Senator Bill Nelson: "Let me just cut to the chase". Mark Zuckerberg's hearing will continue on Tuesday and we will bring you the updates.
His opening statement closely mirrored prepared remarks that circulated Monday.
"In retrospect I think that was a mistake and knowing what we know now we should have handled a lot of things here differently", he said.
But he said he tries to make sure Facebook does not have any bias in the work that it does.
Zuckerberg was testifying before the US Senate after a firestorm erupted over Facebook's alleged failure to protect its users' data.
Her friend, Ali Neiland says she now plans on changing and updating her privacy settings.
First, from now on, every advertiser who wants to run political or issue ads will need to be verified.
Cambridge Analytica used the data to illegally create "psychographic" profiles and delivered the content online.
Facebook plans to reveal all the third-party apps that have authorization to access user data, the company said. He said his company will propose regulations it considers appropriate.
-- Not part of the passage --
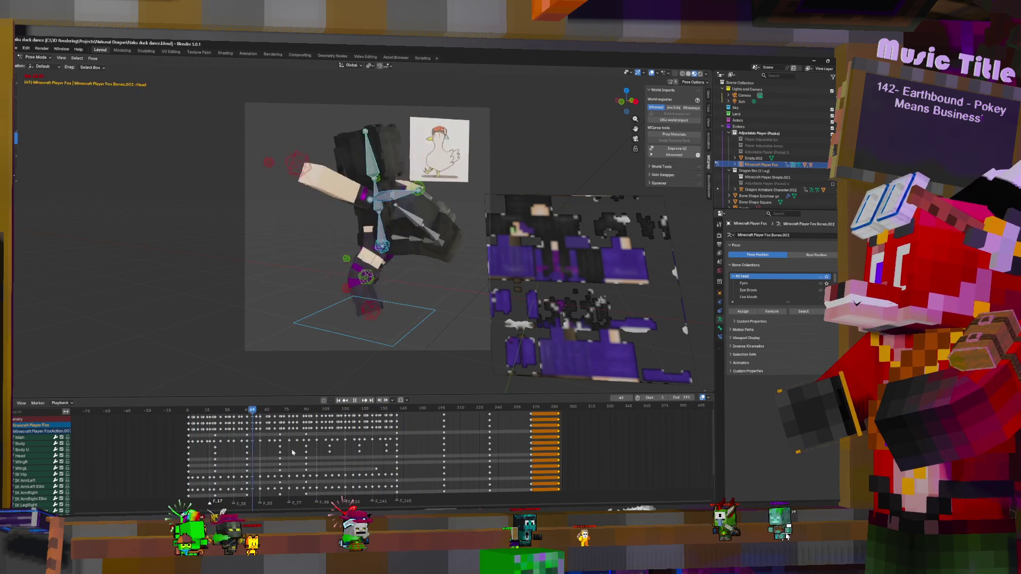
key("space")
key("shift+ctrl+space")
Roger Wicker, R-Miss.
"We've seen the apology tours", scoffed Democratic senator Richard Blumenthal of CT. "If I'm upset with Facebook, what's the equivalent product I can go sign up for?" asked Graham.
He did not rule out a subscription model but said Facebook would always offer a free service to reach the broadest possible audience.
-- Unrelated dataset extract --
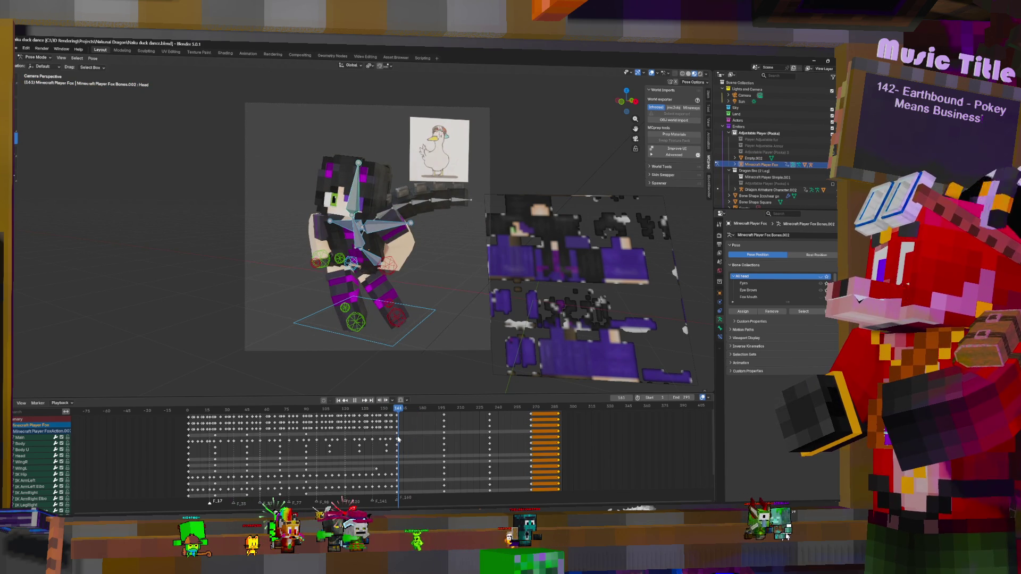
key("space")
Separately, the company began alerting some of its users that their data was gathered by Cambridge Analytica.
Facebook scans pictures and texts that users send each other on its Messenger app "to ensure they are in line with Facebook's community standards", Mr Zuckerberg confirmed.
Referring to recent elections in Germany, France, and Albaman, the Facebook owner said, "I have more confidence we'll get this right because since the 2016 election, there have been several important elections around the world where we've had a better track record". Zuckerberg has been on an apology tour for most of the past two weeks, culminating in his congressional appearance Tuesday.
Facebook, he said, do not generally ask people about their political orientation when they're joining the company.
There are some questions that seem to leave even Zuckerberg perplexed.
- Useful to find someone by phone number/email; if people have the same name.
It's this pose that makes him and other Facebook officials sound so shifty.
Zuckerberg has been unclear about whether Facebook would extend the European protections to the US and elsewhere.
During the session, Facebook also received questions about Artificial Intelligence (AI) which the company utilises.
Day one of the testimony has concluded but will continue Wednesday and we expect more details from Zuckerberg on the action taken by the company on the data breach.
In the hearings, Zuckerberg is trying to both restore public trust in his company and stave off federal regulations that some lawmakers have floated. "I think it's pretty much impossible, I believe, to start a company in your dorm room and then grow it to be at the scale that we're at now without making some mistakes".
"Your user agreement sucks", Republican senator John Kennedy of Louisiana told Zuckerberg with characteristic bluntness. "We'll pay the person who reported the issue, and we'll also alert those we believe to be affected".